Apropos of the above, I’ve been testing chapter ideas and other material for a new Liber 118. In particular, I’m a huge fan of Universal Basic Income, which has intriguing historical precedents plus enormous implications for the game that comes next.

After running the numbers for what UBI might cost in the US, implications became all the more urgent. It’s within striking range of commercial alternatives, i.e., corporatist funding in lieu of government initiatives. That got me thinking … about parody and science fiction to caricature what UBI might look like if everything went horribly wrong? What if corporatist values seized the day? Key portions of that parody got trumped, so to speak, by an even more bizarre happenstance in alleged reality.
¿quién es más macho? alleged reality vs. parody
¿quién es más macho? alleged reality vs. parody

Read more in my Medium article: Guaranteed Basic Income (cynical remix)

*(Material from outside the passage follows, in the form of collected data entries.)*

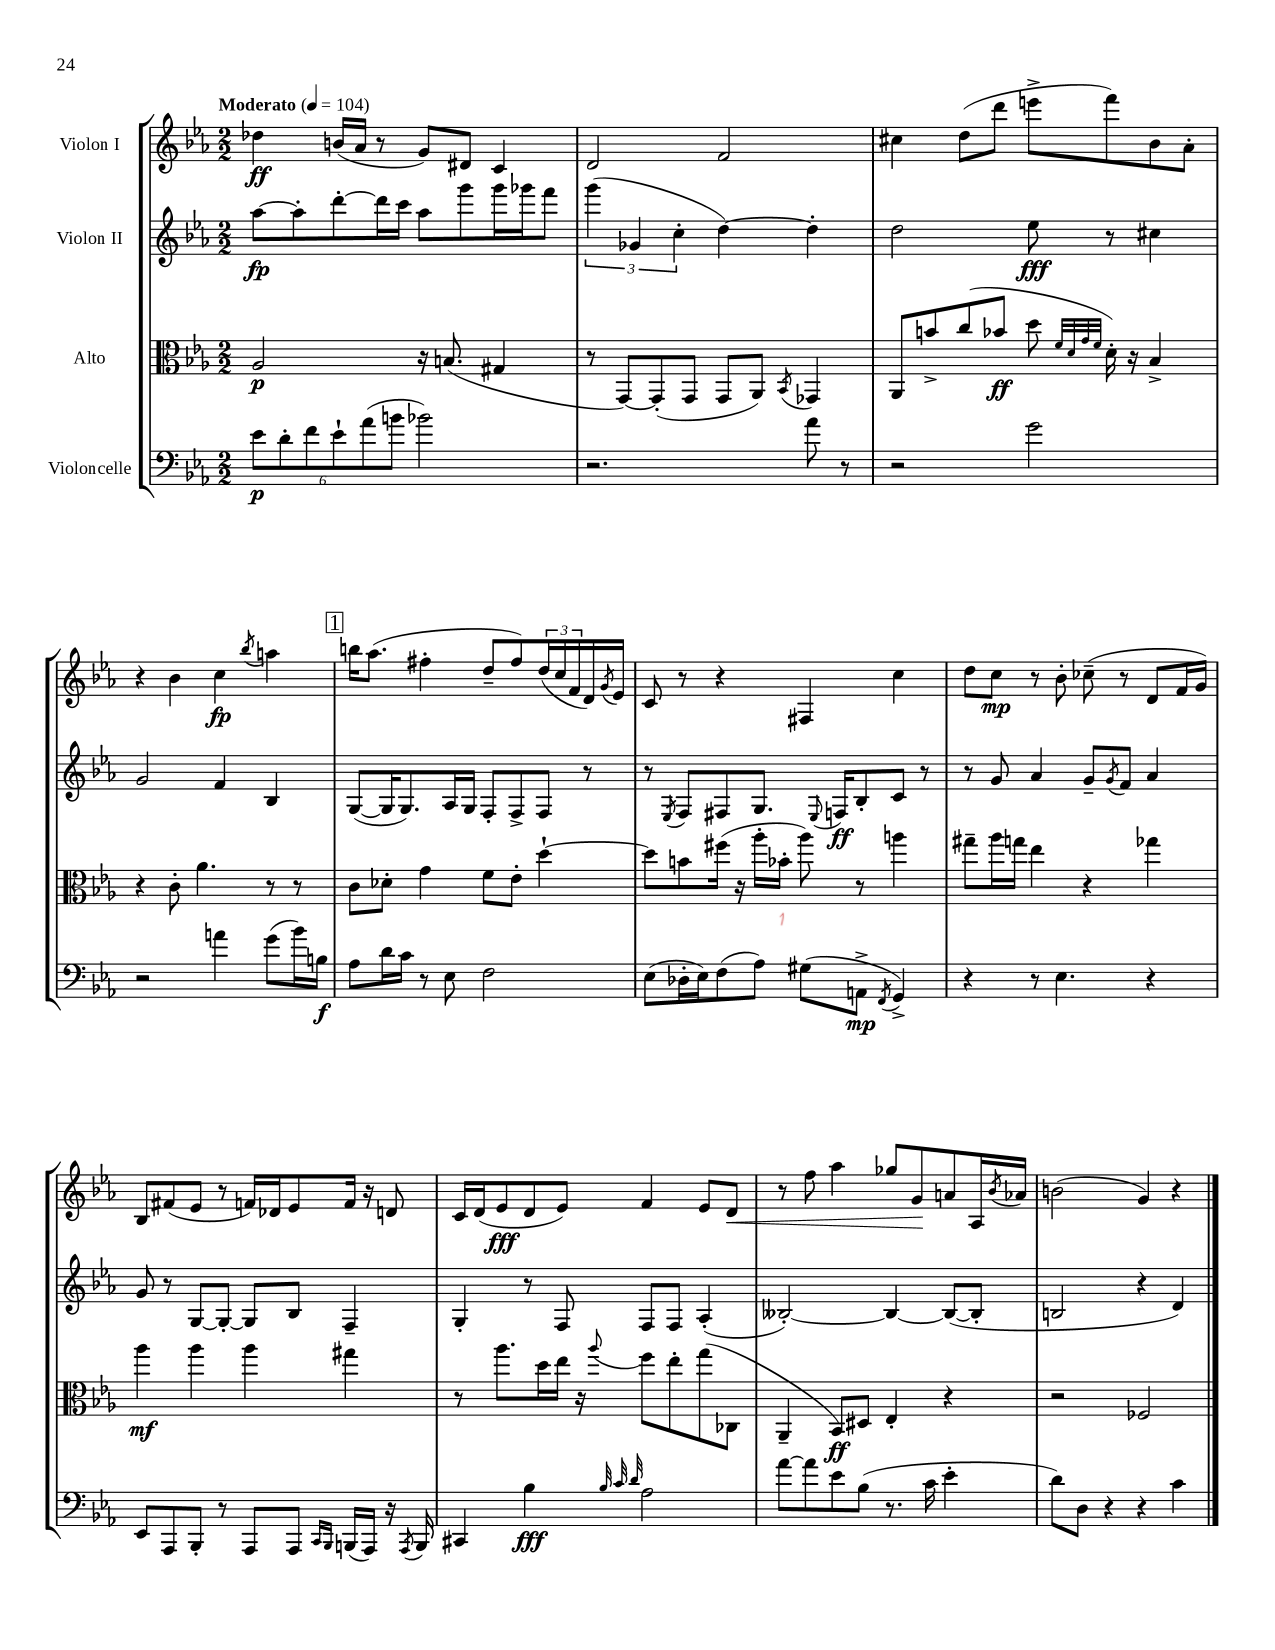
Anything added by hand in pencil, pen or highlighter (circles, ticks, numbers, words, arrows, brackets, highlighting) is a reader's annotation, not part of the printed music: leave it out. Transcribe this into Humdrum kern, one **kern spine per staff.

**kern	**kern	**kern	**kern
*staff4	*staff3	*staff2	*staff1
*clefF4	*clefC3	*clefG2	*clefG2
*k[b-e-a-]	*k[b-e-a-]	*k[b-e-a-]	*k[b-e-a-]
*M2/2	*M2/2	*M2/2	*M2/2
*MM104	*MM104	*MM104	*MM104
12e-	2A-	[8aa-	4dd-
12d'	.	.	.
.	.	8aa-']	.
12f	.	.	.
12e-`	.	[8ddd'	(16b
.	.	.	16a-
(12a-	.	.	.
.	.	16ddd]	8r
12b	.	.	.
.	.	16ccc	.
2b-)	16r	8aa-	8g)
.	(8.B	.	.
.	.	8ggg	8d#
.	4G#	16ggg	4c
.	.	16ggg-	.
.	.	8fff	.
=	=	=	=
2.r	8r	(6ggg	2d
.	[8GG)	.	.
.	.	6g-	.
.	(8GG']	.	.
.	.	6cc'	.
.	8GG	.	.
.	8GG	[4dd)	2f
.	8AA-)	.	.
.	8qBB-	.	.
8a-	4GG-	4dd']	.
8r	.	.	.
=	=	=	=
2r	8AA-	2dd	4cc#
.	8b^	.	.
.	(8cc	.	(8dd
.	8b-	.	8ddd
2g	8dd	8ee-	8eee^
.	32qqf	.	.
.	32qqd	.	.
.	32qqg	.	.
.	32qqf	.	.
.	16d')	8r	8fff)
.	16r	.	.
.	4B-^	4cc#	8b-
.	.	.	8a-'
=	=	=	=
2r	4r	2g	4r
.	8c'	.	4b-
.	4.a-	.	.
4a	.	4f	4cc
.	.	.	8qbb-
(8g	8r	4B-	4aa
16b-)	8r	.	.
16B	.	.	.
=	=	=	=
8A-	8c	([8G	16bb
.	.	.	(8.aa-
16d	8d-'	16G]	.
16c	.	8.G)	.
8r	4g	.	4ff#'
8E-	.	16A-	.
.	.	16G	.
2F	8f	8F'	8dd~
.	8e-'	8F^	8ff#)
.	[4dd`	8F	(24dd
.	.	.	24cc
.	.	.	24f
.	.	8r	16d)
.	.	.	8qg
.	.	.	16e-
=	=	=	=
(8E-	8dd]	8r	8c
.	.	8qE-	.
16D-'	8b	8F	8r
16E-)	.	.	.
(8F	(16ff#	8F#	4r
.	16r	.	.
8A-)	16aa-'	8.G	.
.	16b-'	.	.
(8G#	8aa-)	.	4F#
.	.	8qqE-	.
.	.	16F	.
8AA^	8r	8B-'	.
8qFF	.	.	.
4GG^)	4aa	8c	4cc
.	.	8r	.
=	=	=	=
4r	8gg#~	8r	8dd
.	16aa-	8g	8cc
.	16gg	.	.
8r	4ee-	4a-	8r
4.E-	.	.	8b-'
.	4r	8g~	(8cc-~
.	.	8qg	.
.	.	8f	8r
4r	4gg-	4a-	8d
.	.	.	16f
.	.	.	16g)
=	=	=	=
8EE-	4aa-	8g	8B-
8AAA-	.	8r	(8f#
8BBB-'	4aa-	[8G	8e-
8r	.	8G'_	8r
8AAA-	4aa-	8G]	16f)
.	.	.	16d-
8AAA-	.	8B-	8e-
16qqCC	.	.	.
16qqBBB-	.	.	.
(16BBB	4gg#	4F~	16f
16AAA-)	.	.	16r
16r	.	.	8d
8qAAA-	.	.	.
16BBB	.	.	.
=	=	=	=
4CC#	8r	4G'	16c
.	.	.	(16d
.	8.aa-	.	8e-
4B-	.	8r	8d
.	16dd	.	.
.	16ee-	8F	8e-)
.	16r	.	.
32qqB-	.	.	.
32qqc	.	.	.
32qqd	8qqaa-	.	.
2A-	8ff	8F	4f
.	8ee-'	8F	.
.	(8gg	(4A-'	8e-
.	8C-	.	8d
=	=	=	=
[8a-	4AA-~	[2B--')	8r
8a-]	.	.	8ff
8e-	8BB-)	.	4aa-
(8B-	8D#	.	.
8.r	4E-'	4B--_	8gg-
.	.	.	8g
16c	.	.	.
4e-'	4r	(8B--_	8a
.	.	8B--']	16A-
.	.	.	8qb-
.	.	.	16a-
=	=	=	=
8d)	2r	2B	(2b
8D	.	.	.
4r	.	.	.
4r	2F-	4r	4g)
4c	.	4d)	4r
==	==	==	==
*-	*-	*-	*-
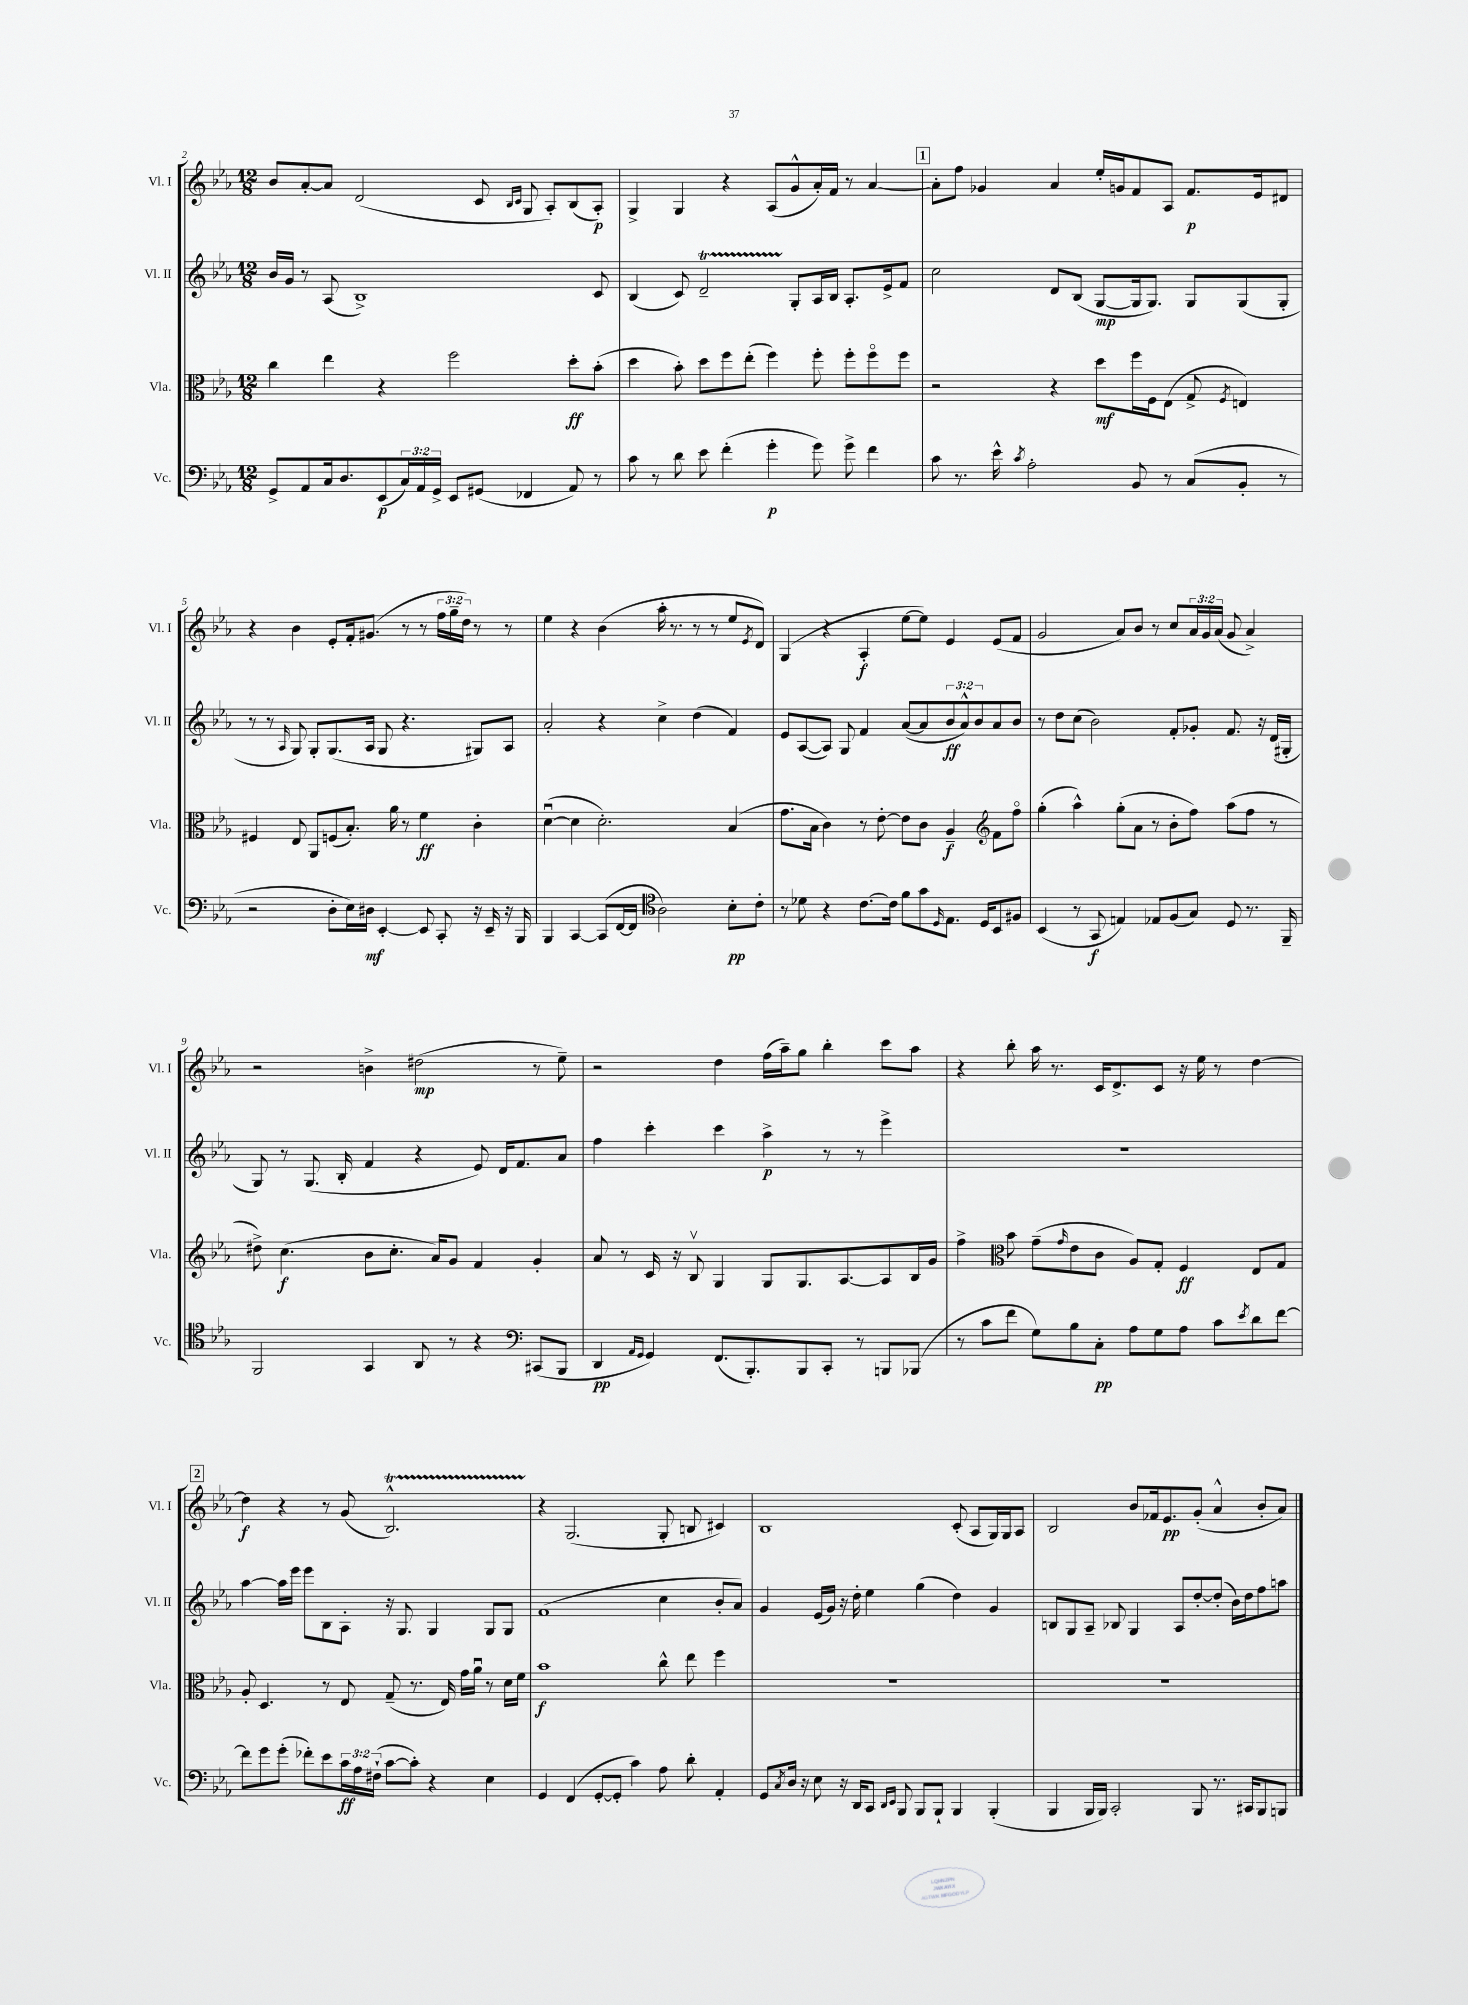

I’ll just leave you with …

Flying cars. It’s happening. When friends at Bloomberg first gave a heads up about this two years ago, the whole spiel sounded unreal. Now 2 out of 3 of the promises foretold in Planet Unicorn have come true. The big picture is that people travel into work in metro areas via line of sight. No more traffic congestion. Or something.

I guess that’s great for people who work in large cities. Not everybody. But there are likely some other intriguing uses.

Meanwhile, in the lesser hells of drone wizardry, one regrets that the noun #WTFery does not enjoy more regular usage in the English language.